The controlling opinion emphasized, however, that the regulation allowed only “reasonable delays” and found that US Airways’ 45-day delay was not reasonable because computation of the lump sum took at most 21 business days, or about a month, and the PBGC failed to proffer an explanation for the additional delay, such as administrative necessity. Plaintiffs’ expert witness also opined that 45 days exceeded the industry norm. The controlling opinion thus concluded that plaintiffs were entitled to interest on the 45-day delay.

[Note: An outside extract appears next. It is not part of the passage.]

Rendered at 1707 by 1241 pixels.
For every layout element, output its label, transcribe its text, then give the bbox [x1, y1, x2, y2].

Judge Kavanaugh concurred only in the judgment, stating that the lump-sum payment was not actuarially equivalent to the annuity when paid 45 days after the annuity start date because “[m]oney later is not the same as money now” and the lump sums were less valuable 45 days later than on the annuity start date. The concurrence concluded that the PBGC, as the successor to US Airways, owed plaintiffs the difference between the lump-sum payments that plaintiffs received and the value of such sums 45 days earlier. While ERISA provides for reasonable delays for calculation purposes, the concurrence opined that any “delayed payment” must be with interest regardless of the reasonableness of the delay. The concurrence faulted the PBGC for ignoring the effect of the delay on the lump-sum benefits.

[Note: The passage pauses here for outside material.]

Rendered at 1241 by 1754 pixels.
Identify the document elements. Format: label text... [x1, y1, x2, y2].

In dissent, Judge Henderson agreed with the controlling opinion that, as long as the lump-sum benefit was equivalent to the present value of a pilot’s annuity computed as of the benefit commencement date, a reasonable delay in payment would not violate the actuarial equivalence requirement. The dissent opined that plaintiffs were not entitled to recover interest, however, because the 45-day delay was reasonable. The dissent faulted the controlling opinion for failing to account for the time it took US Airways to determine the “Final Average Earnings” as of the 18th day of the month after the pilot’s retirement and that such period was a necessary part of the calculation process.

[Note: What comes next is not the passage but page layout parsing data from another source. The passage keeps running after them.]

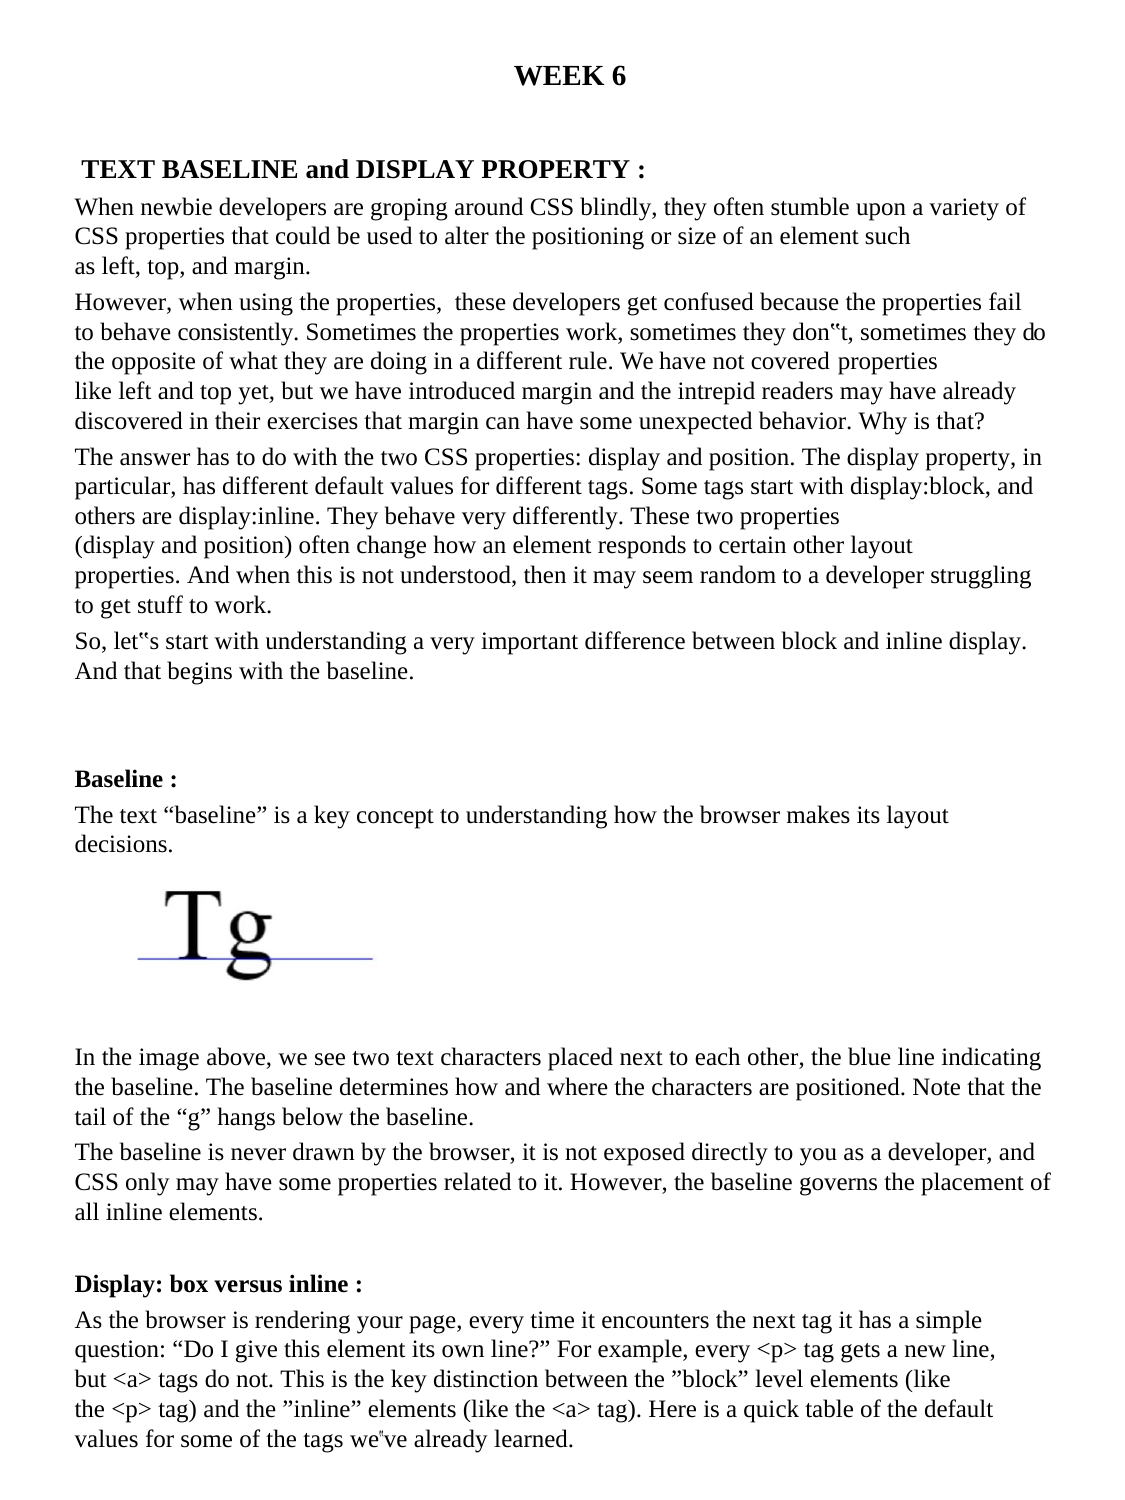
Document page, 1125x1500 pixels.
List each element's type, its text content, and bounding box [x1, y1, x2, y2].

subtitle Baseline : [74, 764, 1112, 793]
picture [137, 888, 378, 985]
text The baseline is never drawn by the browser, it is not exposed directly to you as a developer, and CSS only may have some properties related to it. However, the baseline governs the placement of all inline elements. [74, 1137, 1053, 1225]
text values for some of the tags we‟ve already learned. [74, 1424, 1112, 1452]
text as left, top, and margin. [74, 251, 1112, 280]
subtitle WEEK 6 [290, 58, 849, 92]
text And that begins with the baseline. [74, 656, 1112, 685]
subtitle Display: box versus inline : [74, 1269, 1112, 1297]
text As the browser is rendering your page, every time it encounters the next tag it has a simple question: “Do I give this element its own line?” For example, every <p> tag gets a new line, but <a> tags do not. This is the key distinction between the ”block” level elements (like [74, 1305, 1008, 1393]
text like left and top yet, but we have introduced margin and the intrepid readers may have already discovered in their exercises that margin can have some unexpected behavior. Why is that? [74, 376, 1112, 434]
subtitle TEXT BASELINE and DISPLAY PROPERTY : [81, 153, 1112, 184]
text properties. And when this is not understood, then it may seem random to a developer struggling to get stuff to work. [74, 561, 1039, 619]
text (display and position) often change how an element responds to certain other layout [74, 531, 1112, 559]
text However, when using the properties, these developers get confused because the properties fail to behave consistently. Sometimes the properties work, sometimes they don‟t, sometimes they do the opposite of what they are doing in a different rule. We have not covered properties [74, 287, 1049, 375]
text When newbie developers are groping around CSS blindly, they often stumble upon a variety of CSS properties that could be used to alter the positioning or size of an element such [74, 192, 1028, 250]
text So, let‟s start with understanding a very important difference between block and inline display. [74, 626, 1112, 655]
text The text “baseline” is a key concept to understanding how the browser makes its layout decisions. [74, 800, 951, 858]
text The answer has to do with the two CSS properties: display and position. The display property, in particular, has different default values for different tags. Some tags start with display:block, and others are display:inline. They behave very differently. These two properties [74, 442, 1044, 529]
text the <p> tag) and the ”inline” elements (like the <a> tag). Here is a quick table of the default [74, 1394, 1112, 1422]
text In the image above, we see two text characters placed next to each other, the blue line indicating the baseline. The baseline determines how and where the characters are positioned. Note that the tail of the “g” hangs below the baseline. [74, 1042, 1043, 1130]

The dissent warned that the majority’s decision to remand for computation of interest “may well open the courthouse doors to litigation over de minimis amounts of interest accrued” during a short period of time. The dissent also opined that plaintiffs’ success was “hollow” because they achieved a four-digit recovery at the cost of five-digit or six-digit legal fees. The dissent also remarked that plaintiffs had already received more than many US Airways annuitants will ever receive because those who reached retirement age after April 1, 2000, received zero from the distribution of Plan assets and were thus limited to receiving the statutory maximum of $28,585 per year. See 29 U.S.C. § 1322(a)-(b).